If you find yourself discouraged because of unfavorable circumstances, do what the psalmist did. Call to mind that Jehovah will not forsake his servants. He will come to your aid. Still, you may sense keenly the undesirable effects of your trials. This does not mean that you have lost faith. Though the psalmist was confident that Jehovah would come to his rescue, he still experienced grief. Why, the very surroundings in the area of his exile, though beautiful in themselves, reminded him of his sad plight! We read: “Watery deep to watery deep is calling at the sound of your (water)spouts. All your breakers and your waves—over me they have passed.”—Ps. 42:7.
These words may be descriptive of what happens when the snows of Mount Hermon melt. Tremendous waterfalls are created and these pour into the Jordan, causing it to swell. One wave seems to speak to another wave. This impressive display of power reminded the psalmist of his being overwhelmed by affliction as if being engulfed by a flood.
Next, he again expresses his confidence in the Most High, saying: “By day Jehovah will command his loving-kindness, and by night his song will be with me; there will be prayer to the God of my life.” (Ps. 42:8) The Korahite Levite does not doubt that Jehovah will express His loving-kindness or active compassionate concern for him, bringing relief. This will enable him to praise Jehovah in song and to offer a prayer of thanksgiving.
Still, the psalmist cannot escape from thinking about the distressing situation of the present. He continues: “I will say to God my crag: ‘Why have you forgotten me? Why do I walk sad because of the oppression of the enemy?’ With murder against my bones those showing hostility to me have reproached me, while they say to me all day long: ‘Where is your God?’ Why are you in despair, O my soul, and why are you boisterous within me?”—Ps. 42:9-11a.
Though the psalmist viewed Jehovah as a mighty crag where one could find safety when pursued by the enemy, he does wonder why he was seemingly forsaken. Yes, the Most High had permitted him to continue being sad or dejected while the enemy exulted in triumph. The psalmist speaks of himself as being reproached in a hateful way. So vicious was the derision that it could be likened to ‘murder against the psalmist’s bones’ or against his very frame. Hence, he again raised the question as to why he was so troubled. But he did not waver in faith, for he concluded: “Wait for God, for I shall yet laud him as the grand salvation of my person and as my God.”—Ps. 42:11b.
Regardless of what may befall us, may we, like the psalmist, continue to look to Jehovah God for help. May we also highly appreciate whatever spiritual association we may now enjoy with others.

- [REQUIRED ACTION A]: Pull out the lines of the entries from the beginning up to and including the line containing "ったことない人はぜひぜひ。", and reproduce them without the pictures.
The entries have no connection to the commentary.

- [MATERIAL SUPPLIED]:
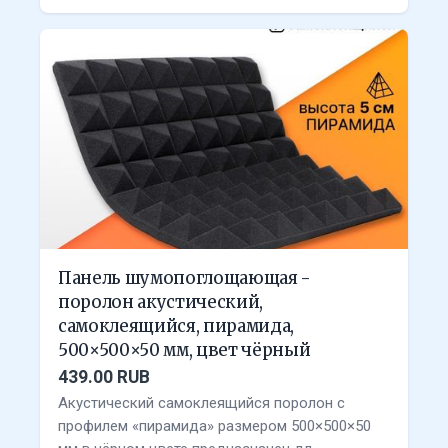
Панель шумопоглощающая -
поролон акустический,
самоклеящийся, пирамида,
500×500×50 мм, цвет чёрный
439.00 RUB
Акустический самоклеящийся поролон с
профилем «пирамида» размером 500×500×50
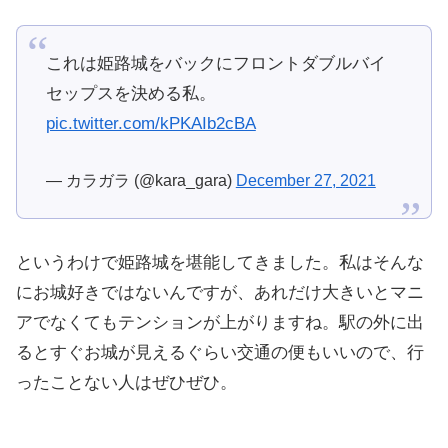
これは姫路城をバックにフロントダブルバイ
セップスを決める私。
pic.twitter.com/kPKAIb2cBA
— カラガラ (@kara_gara)
December 27, 2021
というわけで姫路城を堪能してきました。私はそんな
にお城好きではないんですが、あれだけ大きいとマニ
アでなくてもテンションが上がりますね。駅の外に出
るとすぐお城が見えるぐらい交通の便もいいので、行
ったことない人はぜひぜひ。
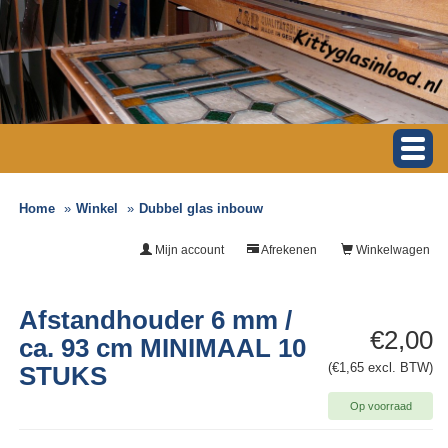
Home
Winkel
Dubbel glas inbouw
Mijn account
Afrekenen
Winkelwagen
Afstandhouder 6 mm /
€2,00
ca. 93 cm MINIMAAL 10
(€1,65 excl. BTW)
STUKS
Op voorraad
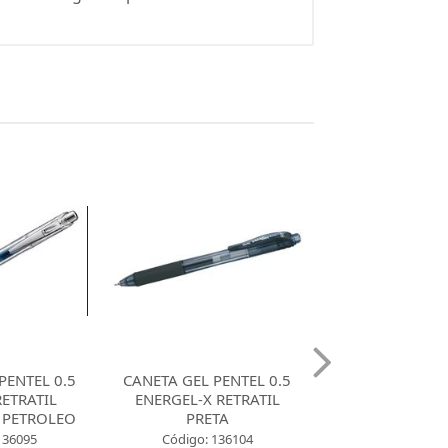
L PENTEL 0.5
CANETA GEL PENTEL 0.5
CANETA GEL 
X RETRATIL
ENERGEL-X RETRATIL
ENERGEL-X 
RETA
AZUL
TURQU
o: 136104
Código: 136106
Código: 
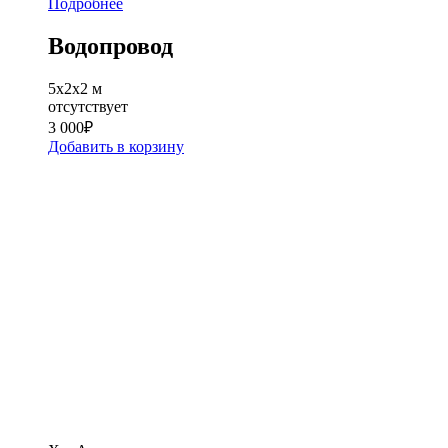
Подробнее
Водопровод
5х2х2 м
отсутствует
3 000
₽
Добавить в корзину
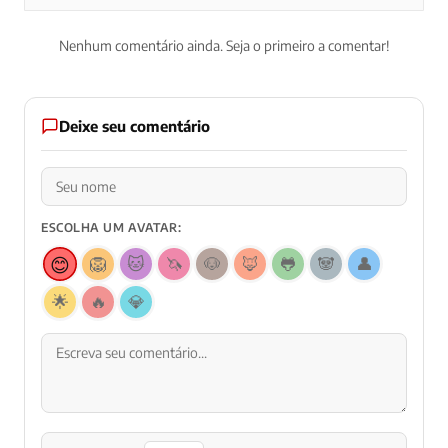
Nenhum comentário ainda. Seja o primeiro a comentar!
Deixe seu comentário
ESCOLHA UM AVATAR:
😊
🦁
🐱
🦄
🐶
🦊
🐸
🐼
👤
🌟
🔥
💎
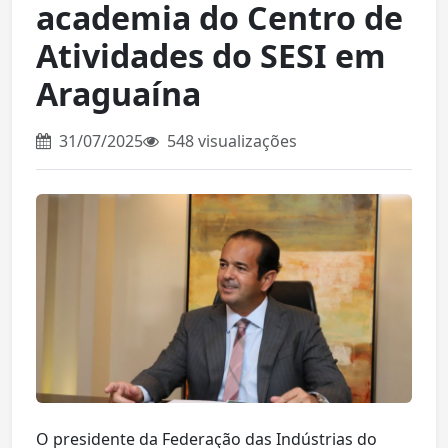
academia do Centro de
Atividades do SESI em
Araguaína
31/07/2025
548 visualizações
O presidente da Federação das Indústrias do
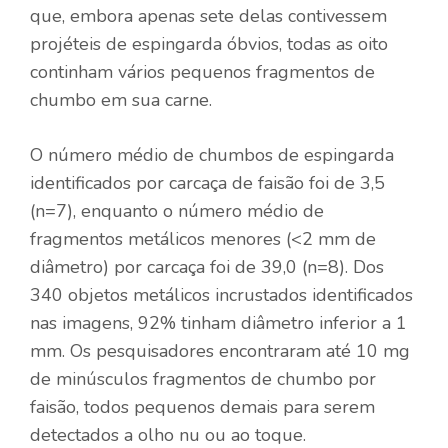
que, embora apenas sete delas contivessem
projéteis de espingarda óbvios, todas as oito
continham vários pequenos fragmentos de
chumbo em sua carne.
O número médio de chumbos de espingarda
identificados por carcaça de faisão foi de 3,5
(n=7), enquanto o número médio de
fragmentos metálicos menores (<2 mm de
diâmetro) por carcaça foi de 39,0 (n=8). Dos
340 objetos metálicos incrustados identificados
nas imagens, 92% tinham diâmetro inferior a 1
mm. Os pesquisadores encontraram até 10 mg
de minúsculos fragmentos de chumbo por
faisão, todos pequenos demais para serem
detectados a olho nu ou ao toque.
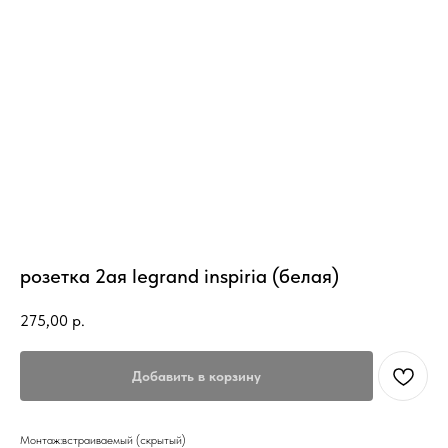
розетка 2ая legrand inspiria (белая)
275,00
р.
Добавить в корзину
Монтаж:встраиваемый (скрытый)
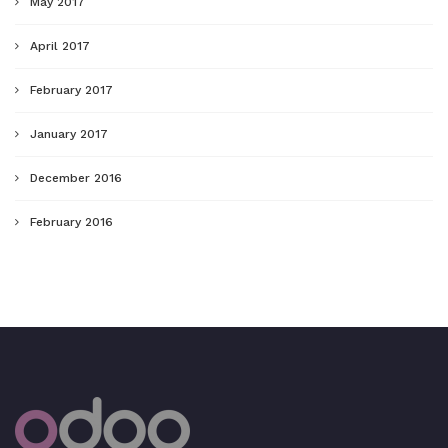
May 2017
April 2017
February 2017
January 2017
December 2016
February 2016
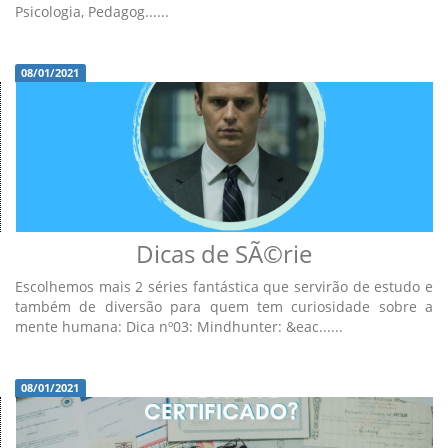
Psicologia, Pedagog......
08/01/2021
Dicas de SÃ©rie
Escolhemos mais 2 séries fantástica que servirão de estudo e
também de diversão para quem tem curiosidade sobre a
mente humana: Dica nº03: Mindhunter: &eac......
08/01/2021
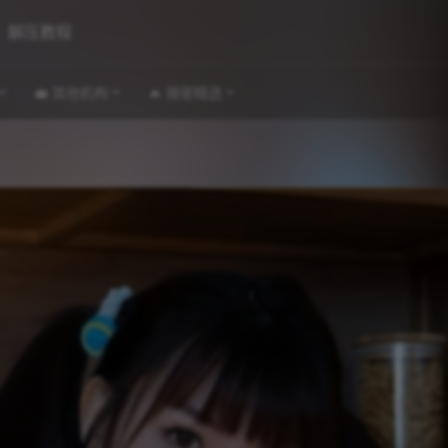
解压教程
💼 其他机构
🔥 微密精选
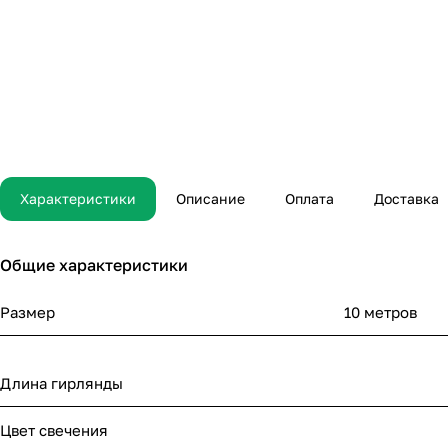
Характеристики
Описание
Оплата
Доставка
Общие характеристики
Размер
10 метров
Длина гирлянды
Цвет свечения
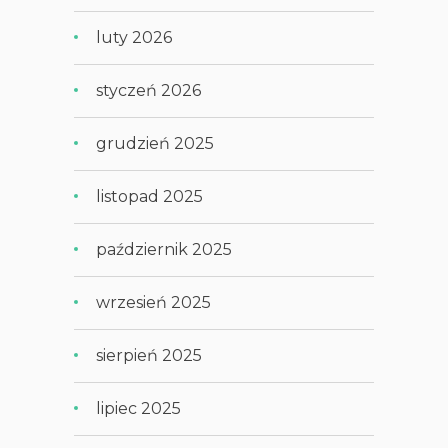
luty 2026
styczeń 2026
grudzień 2025
listopad 2025
październik 2025
wrzesień 2025
sierpień 2025
lipiec 2025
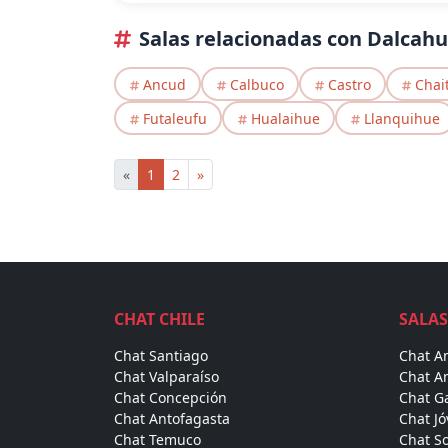
Salas relacionadas con Dalcah
Ancud
Calbuco
Castro
Chai
Futaleufu
Hualaihue
Llanquihue
«
1
2
»
CHAT CHILE
SALAS
Chat Santiago
Chat A
Chat Valparaíso
Chat A
Chat Concepción
Chat Ga
Chat Antofagasta
Chat J
Chat Temuco
Chat So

- [REQUIRED ACTION B]: List every Bible reference cited in the commentary.

- [WORKED SOLUTION A]:
Панель шумопоглощающая -
поролон акустический,
самоклеящийся, пирамида,
500×500×50 мм, цвет чёрный
439.00 RUB
Акустический самоклеящийся поролон с
профилем «пирамида» размером 500×500×50
これは姫路城をバックにフロントダブルバイ
セップスを決める私。
pic.twitter.com/kPKAIb2cBA
— カラガラ (@kara_gara)
December 27, 2021
というわけで姫路城を堪能してきました。私はそんな
にお城好きではないんですが、あれだけ大きいとマニ
アでなくてもテンションが上がりますね。駅の外に出
るとすぐお城が見えるぐらい交通の便もいいので、行
ったことない人はぜひぜひ。

- [WORKED SOLUTION B]:
Ps. 42:7
Ps. 42:8
Ps. 42:9-11a
Ps. 42:11b